A linha recebe agora, por dia, cerca de 12 mil.

Executive Digest

A afluência à linha SNS24 tem aumentado à medida que surgem mais casos de infeçcão por coronavírus. Se em Fevereiro eram recebidas cerca de cinco mil chamadas por dia, em média, em Março, o número disparou mais do que duplicou. A linha recebe agora, por dia, cerca de 12 mil, avança o “Correio da Manhã” (CM).

Nesta segunda-feira, o balanço feito pelas autoridades da Saúde dava conta de 39 pessoas infectadas, uma das quais em defesa quadro clínico grave e que se encontra em «vigilância apertada». Por esta razão, há vários serviços que começam neste momento a adoptar medidas preventivas.

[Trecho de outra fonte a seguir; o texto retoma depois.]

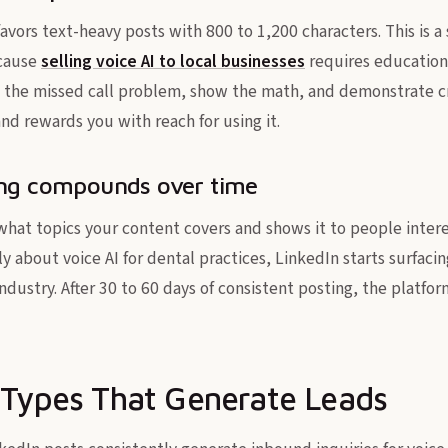
avors text-heavy posts with 800 to 1,200 characters. This is 
ecause
selling voice AI to local businesses
requires education,
 the missed call problem, show the math, and demonstrate cre
nd rewards you with reach for using it.
ing compounds over time
what topics your content covers and shows it to people intere
ly about voice AI for dental practices, LinkedIn starts surfaci
ndustry. After 30 to 60 days of consistent posting, the platfo
 Types That Generate Leads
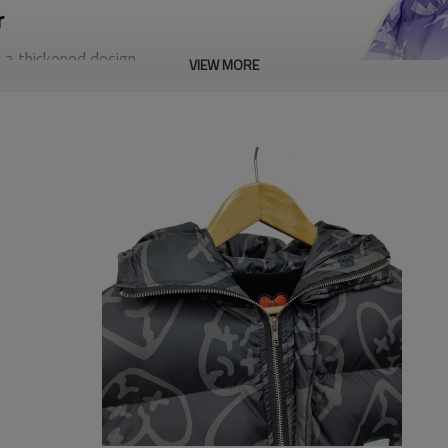
r
 a thickened design
VIEW MORE
pgrade your winter wardrobe
ice for those who dare to be
of sizes, including standard,
fect fit for your needs.
 you want and we will help you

No Porto, as aulas da Faculdade de Medicina no Hospital de São João foram suspensas. Além da proibição de visitas aos doentes, as actividades de voluntariado foram também suspensas e a presença de parceiros ou fornecedores reduzidas ao mínimo indispensável. Em Almada, a Cooperativa de Ensino Superior Egas Moniz decidiu esta segunda-feira interromper as actividades lectivas nos próximos 14 dias.

Os Serviços Partilhados do Ministério da Saúde, entidade que gere a linha sobre o reforço de serviços, adiantou ao “CM” que serão tomadas «medidas excepcionais» esta semana para aumentar a «capacidade» de resposta. Já o Ministério da Saúde continua sem revelar a localização das 300 camas destinadas ao internamento em Cuidados Intensivos, de doentes infectados. Esclareceu, contudo, que são 10 os hospitais referenciados.

O “CM” escreve que centenas de máscaras de protecção desapareceram de um armazém no Hospital de Santa Marta, em Lisboa. Fontes policiais confirmam a situação, apesar de não ter sido feita uma queixa formal e a administração da unidade negar qualquer furto.